» **Kutipan Bacaan**:
^^^^^^^^^^^^^^^^

Ibnu Juraij mengatakan bahwa Ata pernah mengatakan sehubungan dengan makna firman-Nya: Dan telah Kami jadikan untuk kalian unta-unta itu sebagian dari syiar-syiar Allah. (Al-Hajj: 36) Bahwa yang dimaksud dengan budnah ialah sapi dan unta. Hal yang sama telah diriwayatkan dari Ibnu Umar, Sa'id ibnul Musayyab, dan Al-Hasan Al-Basri.
Mujahid mengatakan, sesungguhnya al-budnah ialah unta.
Menurut saya, penyebutan budnah ditujukan kepada unta merupakan hal yang telah disepakati. Mereka pun berselisih pendapat mengenai penyebutan budnah terhadap sapi; ada dua pendapat di kalangan mereka. Yang paling sahih di antara kedua pendapat itu mengatakan, bahwa budnah ditujukan pula kepada sapi menurut syariat, seperti yang disebutkan dalam hadis sahih.
Jumhur ulama berpendapat bahwa seekor budnah cukup untuk kurban tujuh orang; begitu pula sapi, cukup untuk kurban tujuh orang.
Di dalam kitab Imam Muslim telah disebutkan sebuah hadis melalui riwayat Jabir ibnu Abdullah yang mengatakan, "Kami diperintahkan oleh Rasulullah Saw. untuk melakukan patungan dalam berkurban, seekor unta untuk tujuh orang dan seekor sapi untuk tujuh orang."

^^^^^^^^^^^^^^^^

» **Bahan Kajian**:
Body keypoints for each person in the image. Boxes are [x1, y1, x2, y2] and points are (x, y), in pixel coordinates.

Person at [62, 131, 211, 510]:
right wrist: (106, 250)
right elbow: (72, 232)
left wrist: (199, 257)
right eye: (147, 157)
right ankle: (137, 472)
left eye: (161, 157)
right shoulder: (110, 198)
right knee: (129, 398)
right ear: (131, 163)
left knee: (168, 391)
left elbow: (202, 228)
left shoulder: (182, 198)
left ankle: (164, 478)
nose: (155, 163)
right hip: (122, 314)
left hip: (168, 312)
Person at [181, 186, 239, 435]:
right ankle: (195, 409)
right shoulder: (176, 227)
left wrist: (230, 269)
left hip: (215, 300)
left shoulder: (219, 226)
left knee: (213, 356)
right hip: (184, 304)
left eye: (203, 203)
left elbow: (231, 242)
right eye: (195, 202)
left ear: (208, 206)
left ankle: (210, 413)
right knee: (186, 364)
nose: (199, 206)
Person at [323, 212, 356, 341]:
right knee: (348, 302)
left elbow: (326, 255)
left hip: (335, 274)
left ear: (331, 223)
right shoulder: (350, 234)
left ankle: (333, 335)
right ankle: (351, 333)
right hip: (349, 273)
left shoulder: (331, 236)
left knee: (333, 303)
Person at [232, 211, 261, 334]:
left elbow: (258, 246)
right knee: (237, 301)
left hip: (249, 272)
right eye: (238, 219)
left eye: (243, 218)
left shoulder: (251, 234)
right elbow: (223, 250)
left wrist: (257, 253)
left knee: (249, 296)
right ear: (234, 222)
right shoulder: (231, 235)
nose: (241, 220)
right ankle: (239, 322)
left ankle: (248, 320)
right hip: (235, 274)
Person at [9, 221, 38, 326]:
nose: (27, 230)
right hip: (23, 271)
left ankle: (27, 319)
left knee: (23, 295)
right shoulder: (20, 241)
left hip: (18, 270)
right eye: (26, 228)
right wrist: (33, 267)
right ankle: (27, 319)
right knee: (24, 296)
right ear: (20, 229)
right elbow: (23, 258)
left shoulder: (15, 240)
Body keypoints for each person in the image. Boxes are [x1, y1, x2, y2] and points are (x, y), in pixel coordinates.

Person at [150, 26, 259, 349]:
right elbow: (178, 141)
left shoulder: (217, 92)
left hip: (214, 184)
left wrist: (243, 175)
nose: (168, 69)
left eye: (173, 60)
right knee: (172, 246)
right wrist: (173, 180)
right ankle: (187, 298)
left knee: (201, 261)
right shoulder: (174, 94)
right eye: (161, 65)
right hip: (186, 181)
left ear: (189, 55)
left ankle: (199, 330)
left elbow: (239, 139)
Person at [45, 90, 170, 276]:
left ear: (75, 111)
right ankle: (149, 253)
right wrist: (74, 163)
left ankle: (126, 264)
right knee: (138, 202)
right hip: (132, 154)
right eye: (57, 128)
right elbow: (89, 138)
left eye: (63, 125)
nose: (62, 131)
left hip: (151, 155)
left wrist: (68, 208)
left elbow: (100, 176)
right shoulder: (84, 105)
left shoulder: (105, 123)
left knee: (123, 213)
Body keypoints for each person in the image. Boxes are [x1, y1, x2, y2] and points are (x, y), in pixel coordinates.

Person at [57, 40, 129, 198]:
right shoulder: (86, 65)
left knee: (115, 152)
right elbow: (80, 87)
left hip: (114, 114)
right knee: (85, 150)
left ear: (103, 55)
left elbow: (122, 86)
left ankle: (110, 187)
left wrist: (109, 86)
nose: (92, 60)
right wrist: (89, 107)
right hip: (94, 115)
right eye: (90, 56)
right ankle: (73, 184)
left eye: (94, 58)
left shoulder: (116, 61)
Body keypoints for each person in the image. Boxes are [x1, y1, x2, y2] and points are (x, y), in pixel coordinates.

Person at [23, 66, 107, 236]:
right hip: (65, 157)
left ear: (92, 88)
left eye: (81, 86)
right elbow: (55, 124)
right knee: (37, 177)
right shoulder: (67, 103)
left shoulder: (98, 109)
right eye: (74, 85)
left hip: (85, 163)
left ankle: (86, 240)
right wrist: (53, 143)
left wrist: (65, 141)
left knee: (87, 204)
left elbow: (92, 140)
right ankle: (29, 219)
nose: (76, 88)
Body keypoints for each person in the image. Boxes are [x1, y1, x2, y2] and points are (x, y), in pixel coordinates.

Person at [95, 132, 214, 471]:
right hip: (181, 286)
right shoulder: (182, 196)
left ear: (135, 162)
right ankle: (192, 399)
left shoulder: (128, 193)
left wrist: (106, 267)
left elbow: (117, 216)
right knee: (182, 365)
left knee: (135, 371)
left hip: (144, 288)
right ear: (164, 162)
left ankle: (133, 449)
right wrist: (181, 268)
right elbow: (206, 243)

^^^^^^^^^^^^^^^^

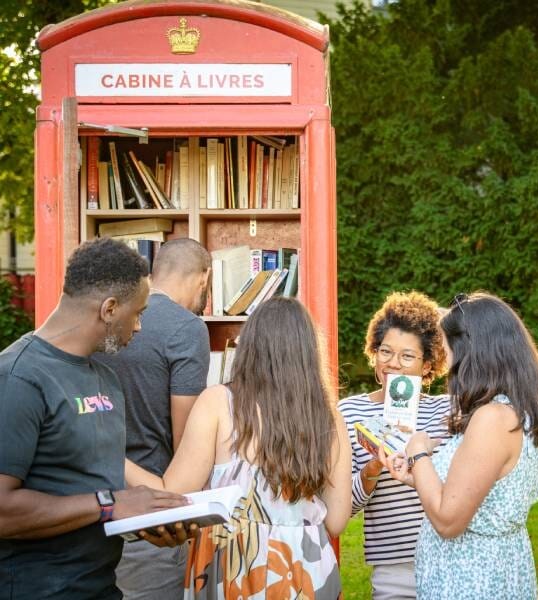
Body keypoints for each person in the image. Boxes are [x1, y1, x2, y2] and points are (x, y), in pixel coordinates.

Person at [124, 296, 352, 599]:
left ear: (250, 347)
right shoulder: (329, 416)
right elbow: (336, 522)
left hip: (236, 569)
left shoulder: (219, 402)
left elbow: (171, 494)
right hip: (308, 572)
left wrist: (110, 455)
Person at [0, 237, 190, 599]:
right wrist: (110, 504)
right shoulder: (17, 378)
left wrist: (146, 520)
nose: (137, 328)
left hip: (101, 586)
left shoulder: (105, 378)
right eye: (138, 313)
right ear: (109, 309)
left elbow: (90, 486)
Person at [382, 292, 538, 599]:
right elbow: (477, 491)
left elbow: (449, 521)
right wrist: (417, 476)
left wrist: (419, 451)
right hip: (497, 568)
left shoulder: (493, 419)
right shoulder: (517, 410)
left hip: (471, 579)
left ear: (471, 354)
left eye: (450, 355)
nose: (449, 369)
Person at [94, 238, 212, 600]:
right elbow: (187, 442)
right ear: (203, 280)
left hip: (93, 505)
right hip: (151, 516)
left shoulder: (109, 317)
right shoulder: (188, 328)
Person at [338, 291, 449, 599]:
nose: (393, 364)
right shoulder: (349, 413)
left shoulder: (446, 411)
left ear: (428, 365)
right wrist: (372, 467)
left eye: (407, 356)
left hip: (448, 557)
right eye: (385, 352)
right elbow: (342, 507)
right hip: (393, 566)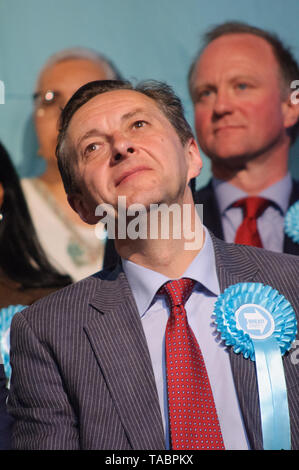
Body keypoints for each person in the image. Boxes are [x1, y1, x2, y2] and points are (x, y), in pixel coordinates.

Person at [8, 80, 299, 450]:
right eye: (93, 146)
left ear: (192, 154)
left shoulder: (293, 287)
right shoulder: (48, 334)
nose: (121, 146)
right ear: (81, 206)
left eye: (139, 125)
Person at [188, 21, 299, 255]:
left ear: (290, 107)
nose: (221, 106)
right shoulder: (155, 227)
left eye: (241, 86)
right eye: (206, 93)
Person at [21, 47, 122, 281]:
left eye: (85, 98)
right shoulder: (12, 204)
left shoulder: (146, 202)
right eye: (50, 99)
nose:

^^^^^^^^^^^^^^^^

» **Tugas Anda**:
1. Ulangi bagian kutipan tentang budnah, mulai dari "Ibnu Juraij mengatakan" sampai dengan "dalam hadis sahih.".
2. Terjemahkan kalimat "Mujahid mengatakan, sesungguhnya al-budnah ialah unta." dari kutipan tentang budnah ke dalam bahasa Inggris.
3. Tuliskan lanjutan kutipan tentang budnah setelah kalimat terakhir yang tercantum.
Data di atas sama sekali tidak diperlukan untuk mengerjakan tugas.

» **Hasil Tiap Tugas**:
1.
Ibnu Juraij mengatakan bahwa Ata pernah mengatakan sehubungan dengan makna firman-Nya: Dan telah Kami jadikan untuk kalian unta-unta itu sebagian dari syiar-syiar Allah. (Al-Hajj: 36) Bahwa yang dimaksud dengan budnah ialah sapi dan unta. Hal yang sama telah diriwayatkan dari Ibnu Umar, Sa'id ibnul Musayyab, dan Al-Hasan Al-Basri.
Mujahid mengatakan, sesungguhnya al-budnah ialah unta.
Menurut saya, penyebutan budnah ditujukan kepada unta merupakan hal yang telah disepakati. Mereka pun berselisih pendapat mengenai penyebutan budnah terhadap sapi; ada dua pendapat di kalangan mereka. Yang paling sahih di antara kedua pendapat itu mengatakan, bahwa budnah ditujukan pula kepada sapi menurut syariat, seperti yang disebutkan dalam hadis sahih.

2. Mujahid said that al-budnah is, in truth, the camel.

3.
Ishaq ibnu Rahawaih mengatakan, bahwa bahkan seekor sapi atau seekor unta cukup untuk kurban sepuluh orang. Hal ini telah disebutkan di dalam sebuah hadis yang terdapat di dalam kitab Musnad Imam Ahmad dan Sunan Nasai serta kitab-kitab hadis yang lain. Hanya Allah yang mengetahui kebenarannya.
*******************
Firman Allah Swt.:
{لَكُمْ فِيهَا خَيْرٌ}
kalian memperoleh kebaikan yang banyak padanya. (Al-Hajj: 36)
Yakni pahala yang banyak di negeri akhirat kelak.
Diriwayatkan dari Sulaiman ibnu Yazid Al-Ka'bi,dari Hisyam ibnu Urwah, dari ayahnya, dari Siti Aisyah, bahwa Rasulullah Saw. pernah bersabda:
"مَا عَمِل ابْنُ آدَمَ يَوْمَ النَّحْرِ عَمَلًا أَحَبَّ إِلَى اللَّهِ مِنْ هِرَاقه دَمٍ، وَإِنَّهُ لَتَأْتِي يَوْمَ الْقِيَامَةِ بِقُرُونِهَا وَأَظْلَافِهَا وَأَشْعَارِهَا، وَإِنَّ الدَّمَ لَيَقَعُ مِنَ اللَّهِ بِمَكَانٍ، قَبْلَ أَنْ يَقَعَ عَلَى الْأَرْضِ، فطِيبُوا بِهَا نَفْسًا"
Tidaklah seorang anak Adam melakukan suatu amal yang lebih disukai oleh Allah di Hari Raya Kurban selain dari mengalirkan darah (hewan) kurban. Sesungguhnya kelak di hari kiamat hewan kurbanku benar-benar datang dengan tanduk, kuku, dan bulunya; dan sesungguhnya darahnya itu benar-benar diterima di sisi Allah, sebelum terjatuh ke tanah. Maka berbahagialah kalian dengan kurban itu.
Hadis diriwayatkan oleh Ibnu Majah dan Turmuzi. Imam Turmuzi menilainya hasan.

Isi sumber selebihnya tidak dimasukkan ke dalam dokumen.